Work required =>
Everything in the entries below should be restated exactly, except for the pictures.

╔══

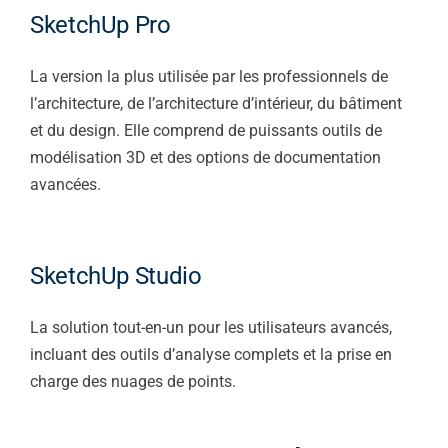
SketchUp Pro
La version la plus utilisée par les professionnels de
l’architecture, de l’architecture d’intérieur, du bâtiment
et du design. Elle comprend de puissants outils de
modélisation 3D et des options de documentation
avancées.
SketchUp Studio
La solution tout-en-un pour les utilisateurs avancés,
incluant des outils d’analyse complets et la prise en
charge des nuages ​​de points.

╚══

Your response =>
SketchUp Pro
La version la plus utilisée par les professionnels de
l’architecture, de l’architecture d’intérieur, du bâtiment
et du design. Elle comprend de puissants outils de
modélisation 3D et des options de documentation
avancées.
SketchUp Studio
La solution tout-en-un pour les utilisateurs avancés,
incluant des outils d’analyse complets et la prise en
charge des nuages ​​de points.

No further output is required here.